One of my favorite film subgenres is the recent trend of psychological mystery thrillers that bear elements of the eerie and macabre, but don’t delve deeply into outright horror. Director and co-writer Joseph Sims-Dennett’s ultra-low-budget Australian film Observance (2015) is an intriguing entry into this “But is it horror?” arena, though it treads a bit more into the scare-fare department than many of its peers. It is ambiguous and uncanny, using intriguing sound design and both startlingly direct and dreamlike images to weave its bizarre web.
This disorienting tale of voyeurism and claustrophobia finds surveillance professional Parker (Lindsay Farris) taking on a seemingly simple case of observing a woman from across the street and reporting what he sees. Parker is grieving over the recent loss of his young son, estranged from his wife, and nearly broke. He may be returning to work too early but he needs the money to cover funeral and related expenses.
Tenneal (Stephanie King), the blonde woman he watches, rarely leaves her apartment but seems to be in danger from a man who visits her often, Robert (Christian Willis). Parker wants to help her but his employer (Brendan Cowell) insists that he must not interfere. Naturally, Parker goes against those wishes and finds some disturbing information from the past during his research.
The dilapidated apartment where Parker stays to observe Tenneal – it’s more like a hovel, really – is practically a character unto itself. Newspaper-lined walls that seem to harbor some kind of illness that eventually manifests itself onto Parker’s body is just one of the sinister elements at play there. As Parker’s job stay is extended, he goes deeper and deeper into psychological territories that show he is increasingly unwell.
Unlike some psychological thrillers that are calculated to feel cold and keep viewers at a distance, Observance attempts to draw viewers in and it does its best to involve them; it is, however, stingy with its concrete details, slowly leaving a trail of clues – some as brief as a single image or sentence – for them to follow and piece together. This rather abstract approach leaves much open to individual interpretation.
Sims-Dennett and co-writer Josh Zammit rely more on imagery and sound design than dialogue to tell their tale, though cryptic lines do provide their share of impact. Sims-Dennett shows talent as a director, coaxing nuanced performances out of his cast and framing shots in an often impactful manner. Cinematographer Rodrigo Vidal-Dawson does an impressive job using a wide variety of camera angles and visual styles. One minor quibble with the film’s visuals might be that some time is spent on such images as wide shots of the ocean or extreme close-ups of seemingly mundane everyday items, but Sims-Dennett is obviously keen on experimenting with imagery and has his reasons for including those shots.
The sound design by David Gaylard and David Williams is a crucial aspect of Observance. Distorted voices, disconcerting noises, and other elements keep the proceedings mysterious and intriguing. The score by Adrian Sergovich and Haydn Walker blends marvellously with the sound department’s work, feeling neither intrusive or overwrought.

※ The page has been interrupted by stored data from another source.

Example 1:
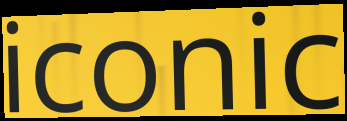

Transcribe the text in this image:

iconic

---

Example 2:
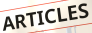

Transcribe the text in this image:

ARTICLES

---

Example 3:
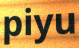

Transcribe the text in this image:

piyu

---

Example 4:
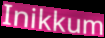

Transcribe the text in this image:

Inikkum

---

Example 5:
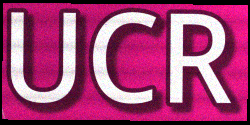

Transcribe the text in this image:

UCR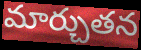
మార్చుతనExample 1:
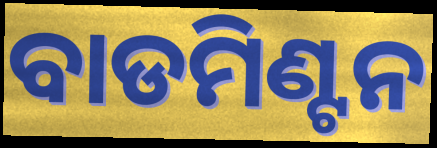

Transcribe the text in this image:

ବାଡମିଣ୍ଟନ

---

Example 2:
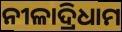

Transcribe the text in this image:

ନୀଳାଦ୍ରିଧାମ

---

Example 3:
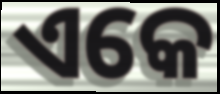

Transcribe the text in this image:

ଏକେ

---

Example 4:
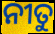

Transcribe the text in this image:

ନୀତୁ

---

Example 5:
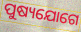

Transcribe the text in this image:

ପୁଷ୍ୟଯୋଗେ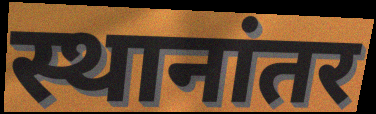
स्थानांतर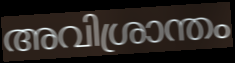
അവിശ്രാന്തം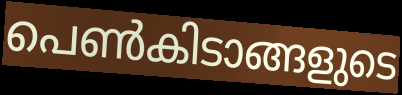
പെൺകിടാങ്ങളുടെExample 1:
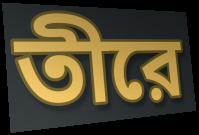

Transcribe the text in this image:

তীরে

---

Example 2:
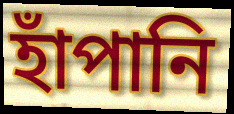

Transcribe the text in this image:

হাঁপানি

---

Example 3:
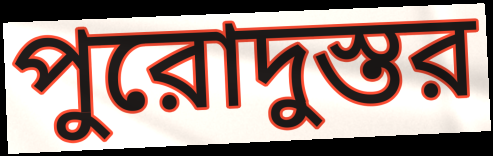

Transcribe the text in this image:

পুরোদুস্তর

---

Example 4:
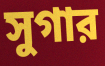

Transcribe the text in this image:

সুগার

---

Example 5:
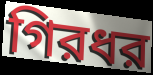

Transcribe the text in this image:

গিরধরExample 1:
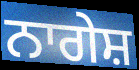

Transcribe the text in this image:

ਨਾਗੇਸ਼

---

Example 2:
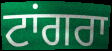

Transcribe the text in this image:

ਟਾਂਗਰਾ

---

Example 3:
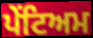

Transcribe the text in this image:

ਪੇਂਟਿਅਮ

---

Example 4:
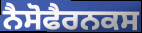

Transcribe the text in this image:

ਨੈਸੋਫੈਰਨਕਸ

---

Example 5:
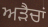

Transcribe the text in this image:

ਅੜੈਚਾਂ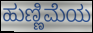
ಹುಣ್ಣಿಮೆಯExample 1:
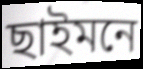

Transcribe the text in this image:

ছাইমনে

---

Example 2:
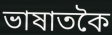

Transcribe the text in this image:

ভাষাতকৈ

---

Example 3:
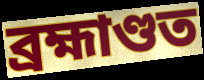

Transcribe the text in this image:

ব্ৰহ্মাণ্ডত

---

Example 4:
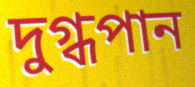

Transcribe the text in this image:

দুগ্ধপান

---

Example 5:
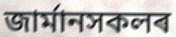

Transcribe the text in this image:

জাৰ্মানসকলৰ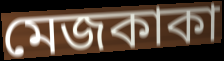
মেজকাকাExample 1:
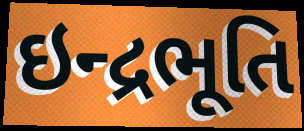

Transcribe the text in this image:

ઇન્દ્રભૂતિ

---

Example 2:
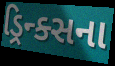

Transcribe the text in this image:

ડ્રિન્ક્સના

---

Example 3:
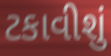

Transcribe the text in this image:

ટકાવીશું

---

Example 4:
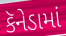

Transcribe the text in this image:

કૅનેડામાં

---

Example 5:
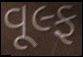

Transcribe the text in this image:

વૂલ્ફ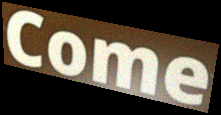
ComeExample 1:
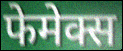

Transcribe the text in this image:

फेमेक्स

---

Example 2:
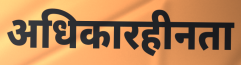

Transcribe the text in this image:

अधिकारहीनता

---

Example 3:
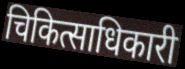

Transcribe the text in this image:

The cast, which affects American accents, acquits itself well. Cowell has the largest share of screen time and does a fine job of portraying a man wrestling with losing his grip on reality. King gives an engaging turn as the woman at the heart of the film’s mystery.

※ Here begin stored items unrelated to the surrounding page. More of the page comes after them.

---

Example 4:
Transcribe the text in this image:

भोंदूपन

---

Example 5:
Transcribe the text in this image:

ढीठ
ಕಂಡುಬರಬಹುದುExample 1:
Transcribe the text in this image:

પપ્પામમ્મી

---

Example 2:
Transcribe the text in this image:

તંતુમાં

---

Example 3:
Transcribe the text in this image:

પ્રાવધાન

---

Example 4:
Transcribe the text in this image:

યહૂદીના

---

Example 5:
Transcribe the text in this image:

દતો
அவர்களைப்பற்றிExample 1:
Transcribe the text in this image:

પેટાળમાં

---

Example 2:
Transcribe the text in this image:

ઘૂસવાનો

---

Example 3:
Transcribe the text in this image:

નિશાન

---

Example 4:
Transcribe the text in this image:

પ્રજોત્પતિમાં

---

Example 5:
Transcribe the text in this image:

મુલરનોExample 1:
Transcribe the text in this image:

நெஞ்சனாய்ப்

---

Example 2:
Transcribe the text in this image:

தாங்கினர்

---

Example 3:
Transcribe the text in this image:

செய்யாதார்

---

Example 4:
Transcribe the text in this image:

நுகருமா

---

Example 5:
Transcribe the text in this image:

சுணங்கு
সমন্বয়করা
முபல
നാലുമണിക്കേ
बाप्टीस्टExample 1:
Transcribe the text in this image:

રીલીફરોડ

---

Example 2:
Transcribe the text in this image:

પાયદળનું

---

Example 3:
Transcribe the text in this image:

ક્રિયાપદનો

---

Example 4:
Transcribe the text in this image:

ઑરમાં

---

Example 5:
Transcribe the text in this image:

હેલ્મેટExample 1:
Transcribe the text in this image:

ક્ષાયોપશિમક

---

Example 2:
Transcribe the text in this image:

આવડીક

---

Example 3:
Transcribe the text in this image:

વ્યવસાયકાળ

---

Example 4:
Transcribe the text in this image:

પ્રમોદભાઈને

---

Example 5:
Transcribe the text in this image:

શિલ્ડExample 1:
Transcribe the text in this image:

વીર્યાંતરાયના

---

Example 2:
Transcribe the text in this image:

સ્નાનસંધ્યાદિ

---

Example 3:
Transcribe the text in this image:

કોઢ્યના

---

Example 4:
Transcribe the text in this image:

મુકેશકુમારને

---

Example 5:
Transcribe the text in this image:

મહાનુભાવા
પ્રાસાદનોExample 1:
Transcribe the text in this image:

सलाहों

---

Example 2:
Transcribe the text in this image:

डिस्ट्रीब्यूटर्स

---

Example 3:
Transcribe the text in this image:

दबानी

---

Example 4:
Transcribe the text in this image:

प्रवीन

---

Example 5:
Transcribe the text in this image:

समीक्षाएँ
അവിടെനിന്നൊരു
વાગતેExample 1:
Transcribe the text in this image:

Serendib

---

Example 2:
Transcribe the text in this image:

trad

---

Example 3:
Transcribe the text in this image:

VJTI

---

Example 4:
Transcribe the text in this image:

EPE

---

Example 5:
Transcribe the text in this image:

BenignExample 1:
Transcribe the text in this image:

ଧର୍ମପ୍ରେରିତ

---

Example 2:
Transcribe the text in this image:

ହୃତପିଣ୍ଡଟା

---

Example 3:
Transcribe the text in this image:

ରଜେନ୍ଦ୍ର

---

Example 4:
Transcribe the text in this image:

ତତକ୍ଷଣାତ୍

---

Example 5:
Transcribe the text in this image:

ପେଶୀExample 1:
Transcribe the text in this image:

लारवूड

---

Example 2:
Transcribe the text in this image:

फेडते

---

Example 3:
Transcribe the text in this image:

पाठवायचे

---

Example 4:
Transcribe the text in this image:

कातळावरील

Observance was reportedly made for a mere $11,000, but its presentation certainly belies that fact. If Sims-Dennett can make this film look so good for such a relatively small amount of money, I am eager to see what he could turn out with a larger budget. He shows a great deal of promise and certainly seems to be a director to watch in the future.
Some viewers will likely find Observance too abstruse and too full of unanswered questions for their liking; however, those who enjoy wrapping their heads around what they have just seen and filling in missing information with ideas that are merely implied rather than clearly stated may find this film to be a captivating ride. In other words, it’s not for everybody, but in my opinion, it’s worth a try.